• Capital Access

BLOG: When is a Forecast not a Forecast?

by Scott Fulton | 27th April 2018

Capital Access Group (CAG) is undertaking research into the public provision of analysts’ forecasts. We have launched a survey of our investor audience, found here, and continue to review the current data provided by third party vendors (e.g. Bloomberg).

In our blog (Whither Forecasts? 19th April 2018), we highlighted that FTSE 100 constituents were covered by an average of 22 analysts and the FTSE 250 an average of 10. We have looked further into this “forecast base” and discovered that these numbers may not accurately reflect current expectations.
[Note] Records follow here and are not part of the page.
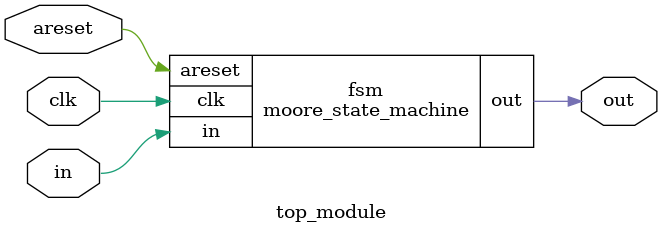
<source format=sv>
module moore_state_machine (
	input clk,
	input in,
	input areset,
	output out
);

	parameter A = 2'b00;
	parameter B = 2'b01;
	parameter C = 2'b10;
	parameter D = 2'b11;
	
	reg [1:0] current_state, next_state;
	reg out_reg;
	
	always @(posedge clk or posedge areset) begin
		if (areset)
			current_state <= A;
		else
			current_state <= next_state;
	end
	
	always @(current_state or in) begin
		case (current_state)
			A: begin
				if (in)
					next_state <= B;
				else
					next_state <= A;
				out_reg <= 0;
			end
			B: begin
				if (in)
					next_state <= B;
				else
					next_state <= C;
				out_reg <= 0;
			end
			C: begin
				if (in)
					next_state <= D;
				else
					next_state <= A;
				out_reg <= 0;
			end
			D: begin
				if (in)
					next_state <= B;
				else
					next_state <= C;
				out_reg <= 1;
			end
		endcase
	end
	
	assign out = out_reg;
	
endmodule
module top_module (
	input clk,
	input in,
	input areset,
	output out
);
	
	moore_state_machine fsm (
		.clk(clk),
		.in(in),
		.areset(areset),
		.out(out)
	);
	
endmodule

</source>
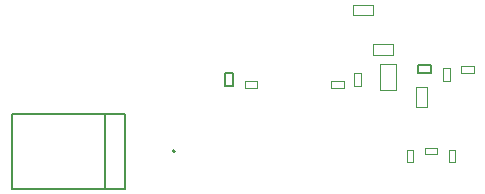
<source format=gbr>
G04*
G04 #@! TF.GenerationSoftware,Altium Limited,Altium Designer,24.9.1 (31)*
G04*
G04 Layer_Color=16711935*
%FSLAX25Y25*%
%MOIN*%
G70*
G04*
G04 #@! TF.SameCoordinates,21B9ACB0-0D47-4127-AC64-11D31CE697AE*
G04*
G04*
G04 #@! TF.FilePolarity,Positive*
G04*
G01*
G75*
%ADD12C,0.00787*%
%ADD13C,0.00394*%
%ADD49C,0.00500*%
D12*
X56102Y59055D02*
G03*
X56102Y59055I-394J0D01*
G01*
D13*
X124399Y88098D02*
X129911D01*
X124399Y79437D02*
X129911D01*
X124399D02*
Y88098D01*
X129911Y79437D02*
Y88098D01*
X122244Y91142D02*
X128937D01*
X122244Y94685D02*
X128937D01*
Y91142D02*
Y94685D01*
X122244Y91142D02*
Y94685D01*
X115819Y85008D02*
X117985D01*
X115819Y80874D02*
X117985D01*
Y85008D01*
X115819Y80874D02*
Y85008D01*
X145571Y82528D02*
X147736D01*
X145571Y86661D02*
X147736D01*
X145571Y82528D02*
Y86661D01*
X147736Y82528D02*
Y86661D01*
X79331Y82291D02*
X83465D01*
X79331Y80126D02*
X83465D01*
X79331D02*
Y82291D01*
X83465Y80126D02*
Y82291D01*
X136424Y73652D02*
Y80345D01*
X139967Y73652D02*
Y80345D01*
X136424Y73652D02*
X139967D01*
X136424Y80345D02*
X139967D01*
X151493Y87410D02*
X155627D01*
X151493Y85244D02*
X155627D01*
X151493D02*
Y87410D01*
X155627Y85244D02*
Y87410D01*
X139469Y60244D02*
X143602D01*
X139469Y58079D02*
X143602D01*
X139469D02*
Y60244D01*
X143602Y58079D02*
Y60244D01*
X149525Y55362D02*
Y59496D01*
X147359Y55362D02*
Y59496D01*
X149525D01*
X147359Y55362D02*
X149525D01*
X135531D02*
Y59496D01*
X133366Y55362D02*
Y59496D01*
X135531D01*
X133366Y55362D02*
X135531D01*
X115551Y104331D02*
X122244D01*
X115551Y107874D02*
X122244D01*
Y104331D02*
Y107874D01*
X115551Y104331D02*
Y107874D01*
X108169Y82291D02*
X112303D01*
X108169Y80126D02*
X112303D01*
X108169D02*
Y82291D01*
X112303Y80126D02*
Y82291D01*
D49*
X137073Y84949D02*
X141404D01*
X137073Y87705D02*
X141404D01*
Y84949D02*
Y87705D01*
X137073Y84949D02*
Y87705D01*
X72835Y80854D02*
X75590D01*
X72835Y85185D02*
X75590D01*
X72835Y80854D02*
Y85185D01*
X75590Y80854D02*
Y85185D01*
X39370Y46555D02*
Y71555D01*
X32874Y46555D02*
X39370D01*
X32874D02*
Y71555D01*
X39370D01*
X1890D02*
X32874D01*
X1890Y46555D02*
Y71555D01*
Y46555D02*
X32874D01*
M02*

</source>
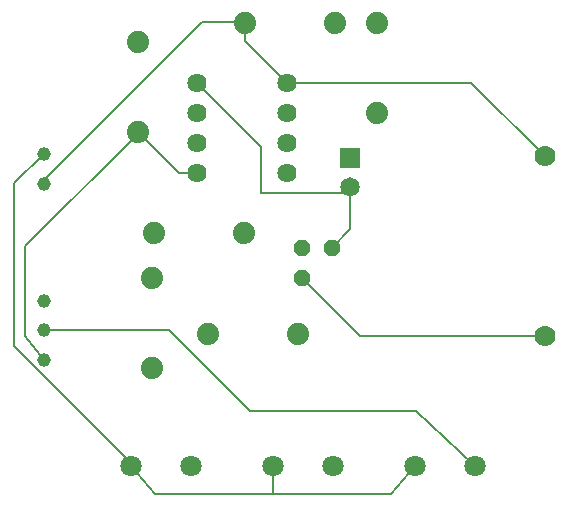
<source format=gbr>
G04 EAGLE Gerber RS-274X export*
G75*
%MOMM*%
%FSLAX34Y34*%
%LPD*%
%INBottom Copper*%
%IPPOS*%
%AMOC8*
5,1,8,0,0,1.08239X$1,22.5*%
G01*
G04 Define Apertures*
%ADD10R,1.651000X1.651000*%
%ADD11C,1.651000*%
%ADD12C,1.625600*%
%ADD13C,1.148000*%
%ADD14P,1.42962X8X202.5*%
%ADD15C,1.879600*%
%ADD16C,1.778000*%
%ADD17C,1.800000*%
%ADD18C,0.152400*%
D10*
X294800Y304600D03*
D11*
X294800Y279600D03*
D12*
X165100Y368300D03*
X165100Y342900D03*
X241300Y342900D03*
X241300Y368300D03*
X165100Y317500D03*
X165100Y292100D03*
X241300Y317500D03*
X241300Y292100D03*
D13*
X36000Y133600D03*
X36000Y158600D03*
X36000Y183600D03*
X36000Y307500D03*
X36000Y282500D03*
D14*
X279400Y228600D03*
X254000Y228600D03*
X254000Y203200D03*
D15*
X205900Y419100D03*
X282100Y419100D03*
X317500Y342900D03*
X317500Y419100D03*
X115700Y402500D03*
X115700Y326300D03*
X127000Y203200D03*
X127000Y127000D03*
X128900Y241300D03*
X205100Y241300D03*
X175100Y155100D03*
X251300Y155100D03*
D16*
X460000Y306000D03*
X460000Y154000D03*
D17*
X110000Y44000D03*
X160800Y44000D03*
X230000Y44000D03*
X280800Y44000D03*
X350000Y44000D03*
X400800Y44000D03*
D18*
X294800Y244000D02*
X294800Y279600D01*
X294800Y244000D02*
X279400Y228600D01*
X220000Y313400D02*
X165100Y368300D01*
X220000Y313400D02*
X220000Y275000D01*
X290200Y275000D01*
X294800Y279600D01*
X110000Y45922D02*
X110000Y44000D01*
X110000Y45922D02*
X10922Y145000D01*
X110000Y44000D02*
X130000Y20000D01*
X230000Y20000D01*
X230000Y44000D01*
X230000Y20000D02*
X330000Y20000D01*
X350000Y44000D01*
X10922Y145000D02*
X10922Y283422D01*
X36000Y307500D01*
X205900Y403700D02*
X205900Y419100D01*
X205900Y403700D02*
X241300Y368300D01*
X397700Y368300D01*
X460000Y306000D01*
X170000Y420000D02*
X36000Y286000D01*
X36000Y282500D01*
X170000Y420000D02*
X205000Y420000D01*
X205900Y419100D01*
X254000Y203200D02*
X303200Y154000D01*
X460000Y154000D01*
X165100Y292100D02*
X157900Y292100D01*
X116000Y326000D02*
X115700Y326300D01*
X116000Y326000D02*
X149900Y292100D01*
X165100Y292100D01*
X20000Y153600D02*
X36000Y133600D01*
X20000Y153600D02*
X20000Y230000D01*
X116000Y326000D01*
X350800Y90000D02*
X400800Y44000D01*
X350800Y90000D02*
X210000Y90000D01*
X141400Y158600D01*
X36000Y158600D01*
M02*

</source>
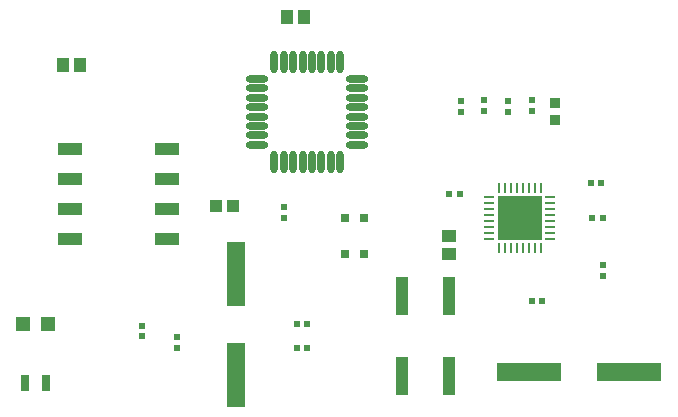
<source format=gtp>
G04*
G04 #@! TF.GenerationSoftware,Altium Limited,Altium Designer,23.5.1 (21)*
G04*
G04 Layer_Color=8421504*
%FSLAX44Y44*%
%MOMM*%
G71*
G04*
G04 #@! TF.SameCoordinates,638B95CD-29A4-4EC3-B0C2-DC090694CFED*
G04*
G04*
G04 #@! TF.FilePolarity,Positive*
G04*
G01*
G75*
%ADD15R,1.0500X1.3000*%
G04:AMPARAMS|DCode=16|XSize=0.55mm|YSize=0.5mm|CornerRadius=0.0625mm|HoleSize=0mm|Usage=FLASHONLY|Rotation=270.000|XOffset=0mm|YOffset=0mm|HoleType=Round|Shape=RoundedRectangle|*
%AMROUNDEDRECTD16*
21,1,0.5500,0.3750,0,0,270.0*
21,1,0.4250,0.5000,0,0,270.0*
1,1,0.1250,-0.1875,-0.2125*
1,1,0.1250,-0.1875,0.2125*
1,1,0.1250,0.1875,0.2125*
1,1,0.1250,0.1875,-0.2125*
%
%ADD16ROUNDEDRECTD16*%
G04:AMPARAMS|DCode=17|XSize=0.55mm|YSize=0.5mm|CornerRadius=0.0625mm|HoleSize=0mm|Usage=FLASHONLY|Rotation=180.000|XOffset=0mm|YOffset=0mm|HoleType=Round|Shape=RoundedRectangle|*
%AMROUNDEDRECTD17*
21,1,0.5500,0.3750,0,0,180.0*
21,1,0.4250,0.5000,0,0,180.0*
1,1,0.1250,-0.2125,0.1875*
1,1,0.1250,0.2125,0.1875*
1,1,0.1250,0.2125,-0.1875*
1,1,0.1250,-0.2125,-0.1875*
%
%ADD17ROUNDEDRECTD17*%
%ADD18R,0.9621X0.9350*%
%ADD19R,2.1500X1.1000*%
%ADD20R,1.0000X1.1000*%
%ADD21R,1.5000X5.5000*%
%ADD22R,5.5000X1.5000*%
%ADD23R,1.0000X3.2000*%
%ADD24O,0.6000X1.9500*%
%ADD25O,1.9500X0.6000*%
G04:AMPARAMS|DCode=26|XSize=1.3mm|YSize=0.76mm|CornerRadius=0.095mm|HoleSize=0mm|Usage=FLASHONLY|Rotation=90.000|XOffset=0mm|YOffset=0mm|HoleType=Round|Shape=RoundedRectangle|*
%AMROUNDEDRECTD26*
21,1,1.3000,0.5700,0,0,90.0*
21,1,1.1100,0.7600,0,0,90.0*
1,1,0.1900,0.2850,0.5550*
1,1,0.1900,0.2850,-0.5550*
1,1,0.1900,-0.2850,-0.5550*
1,1,0.1900,-0.2850,0.5550*
%
%ADD26ROUNDEDRECTD26*%
%ADD27R,1.2000X1.2000*%
%ADD28R,3.7000X3.7000*%
%ADD29O,0.8500X0.2000*%
%ADD30O,0.2000X0.8500*%
%ADD31R,0.8000X0.8000*%
%ADD32R,1.3000X1.0500*%
D15*
X287250Y340000D02*
D03*
X272750D02*
D03*
X97250Y300000D02*
D03*
X82750D02*
D03*
D16*
X539000Y200000D02*
D03*
X530000D02*
D03*
X540000Y170000D02*
D03*
X531000D02*
D03*
X419000Y190000D02*
D03*
X410000D02*
D03*
X489000Y100000D02*
D03*
X480000D02*
D03*
X290000Y80000D02*
D03*
X281000D02*
D03*
X290000Y60000D02*
D03*
X281000D02*
D03*
D17*
X540000Y121000D02*
D03*
Y130000D02*
D03*
X480000Y261000D02*
D03*
Y270000D02*
D03*
X460000Y260000D02*
D03*
Y269000D02*
D03*
X440000Y261000D02*
D03*
Y270000D02*
D03*
X420000Y260000D02*
D03*
Y269000D02*
D03*
X270000Y170000D02*
D03*
Y179000D02*
D03*
X150000Y79000D02*
D03*
Y70000D02*
D03*
X180000Y60000D02*
D03*
Y69000D02*
D03*
D18*
X500000Y252846D02*
D03*
Y267154D02*
D03*
D19*
X171250Y151900D02*
D03*
Y177300D02*
D03*
Y202700D02*
D03*
Y228100D02*
D03*
X88750D02*
D03*
Y202700D02*
D03*
Y177300D02*
D03*
Y151900D02*
D03*
D20*
X212750Y180000D02*
D03*
X227250D02*
D03*
D21*
X230000Y122500D02*
D03*
Y37500D02*
D03*
D22*
X562500Y40000D02*
D03*
X477500D02*
D03*
D23*
X370000Y104000D02*
D03*
Y36000D02*
D03*
X410000Y104000D02*
D03*
Y36000D02*
D03*
D24*
X318000Y302500D02*
D03*
X310000D02*
D03*
X302000D02*
D03*
X294000D02*
D03*
X286000D02*
D03*
X278000D02*
D03*
X270000D02*
D03*
X262000D02*
D03*
Y217500D02*
D03*
X270000D02*
D03*
X278000D02*
D03*
X286000D02*
D03*
X294000D02*
D03*
X302000D02*
D03*
X310000D02*
D03*
X318000D02*
D03*
D25*
X247500Y288000D02*
D03*
Y280000D02*
D03*
Y272000D02*
D03*
Y264000D02*
D03*
Y256000D02*
D03*
Y248000D02*
D03*
Y240000D02*
D03*
Y232000D02*
D03*
X332500D02*
D03*
Y240000D02*
D03*
Y248000D02*
D03*
Y256000D02*
D03*
Y264000D02*
D03*
Y272000D02*
D03*
Y280000D02*
D03*
Y288000D02*
D03*
D26*
X68900Y30000D02*
D03*
X51000D02*
D03*
D27*
X70500Y80000D02*
D03*
X49500D02*
D03*
D28*
X470000Y170000D02*
D03*
D29*
X495750Y187500D02*
D03*
Y182500D02*
D03*
Y177500D02*
D03*
Y172500D02*
D03*
Y167500D02*
D03*
Y162500D02*
D03*
Y157500D02*
D03*
Y152500D02*
D03*
X444250D02*
D03*
Y157500D02*
D03*
Y162500D02*
D03*
Y167500D02*
D03*
Y172500D02*
D03*
Y177500D02*
D03*
Y182500D02*
D03*
Y187500D02*
D03*
D30*
X487500Y144250D02*
D03*
X482500D02*
D03*
X477500D02*
D03*
X472500D02*
D03*
X467500D02*
D03*
X462500D02*
D03*
X457500D02*
D03*
X452500D02*
D03*
Y195750D02*
D03*
X457500D02*
D03*
X462500D02*
D03*
X467500D02*
D03*
X472500D02*
D03*
X477500D02*
D03*
X482500D02*
D03*
X487500D02*
D03*
D31*
X338000Y140000D02*
D03*
X322000D02*
D03*
X338000Y170000D02*
D03*
X322000D02*
D03*
D32*
X410000Y140000D02*
D03*
Y154500D02*
D03*
M02*

</source>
Within the FTSE 100 Index, there are 79 companies which have reported on earnings (either through results or trading updates) since January 2018. Fully 12.0% of all the analysts’ forecasts shown by Bloomberg for these companies were published in 2017. For the FTSE 250 Index, 147 companies have updated the market on earnings in 2018 with one in ten of the forecasts shown by Bloomberg published in 2017.

If we assess the date of forecast publication against the date of the last earnings report, almost 20.0% of forecasts for these FTSE 100 companies were published before the update and, in the FTSE 250, the figure is almost 15%.

Standard Chartered is a good example of this apparent trend. It reported final results on 27th February 2018. Bloomberg shows that, as at 24th April 2018, there were forecasts from 27 analysts. Yet seven of these were published before the results announcement; as such 26.0% of the coverage could be described as “historic”.

We are not able to see the detail of these forecasts and, therefore, cannot assess to what extent the “real” consensus (i.e. that generated from forecasts following the results) is different from that shown, but there is a risk that this is the case. Perhaps more worryingly, we are not able to ascertain whether individual analysts have updated their forecasts but have not supplied them to the third-party data vendor. This raises key questions about the voracity, and, therefore, the usefulness of public forecast provision at present.

Our on-going survey into fund managers’ views of this position reveals that several of them are experiencing reduced direct access to analysts’ work. The corollary of this situation could be that they will have to rely more on public data to assess peer group forecasts and valuations.

However, it is becoming clear that public provision may be compromised by analysts suspending coverage or placing their work behind a paywall which excludes third parties (e.g. Bloomberg). In our opinion, companies can no longer rely on shareholders being able to “see” the totality of market expectations when they comment on their own performances.

We believe that a sensible solution to this apparent problem is for companies to play a bigger role in setting and managing the market’s expectations. This may involve more detail in guidance, the provision of a consensus on their own web sites and, ultimately, more direct contact with fund managers.

Our survey continues and we are very keen to hear fund managers’ views on this important topic.